Bearer authentication header of the form Bearer <token>, where <token> is your auth token.

Body

application/json

GPU Cluster create request

region
string
required

Region to create the GPU cluster in. Valid values are us-central-8 and us-central-4.

gpu_type
enum<string>
required

Type of GPU to use in the cluster

Available options:
UNKNOWN_GPU_TYPE,
H100_SXM,
H200_SXM,
RTX_6000_PCI
num_gpus
integer
required

Number of GPUs to allocate in the cluster.

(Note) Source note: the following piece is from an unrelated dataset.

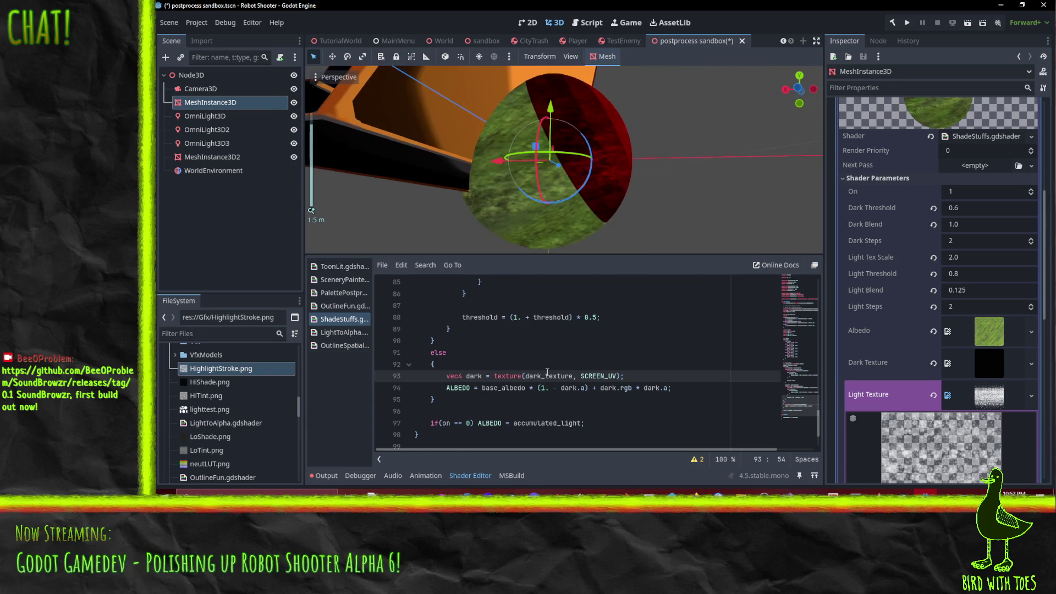
scroll(633, 376, "up", 3)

This must be multiple of 8. For example, 8, 16 or 24

cluster_name
string
required

Name of the GPU cluster.

duration_days
integer
required

Duration in days to keep the cluster running.

driver_version
enum<string>
required

NVIDIA driver version to use in the cluster.

Available options:
UNKNOWN_DRIVER,
CUDA_12_5_555,
CUDA_12_6_560,
CUDA_12_6_565,
CUDA_12_8_570
billing_type
enum<string>
required
Available options:
UNSPECIFIED,
RESERVED,
ON_DEMAND
cluster_type
enum<string>

GPU Cluster create request.

Available options:
UNKNOWN_TYPE,
KUBERNETES,
SLURM
shared_volume
object
volume_id
string

Response

200 - application/json

OK

cluster_id
string
status
enum<string>
Available options:
UNKNOWN_STATUS,
PENDING,
QUEUED,
WAITING_CONTROL_PLANE,
WAITING_DATA_PLANE,
READY,
FAILED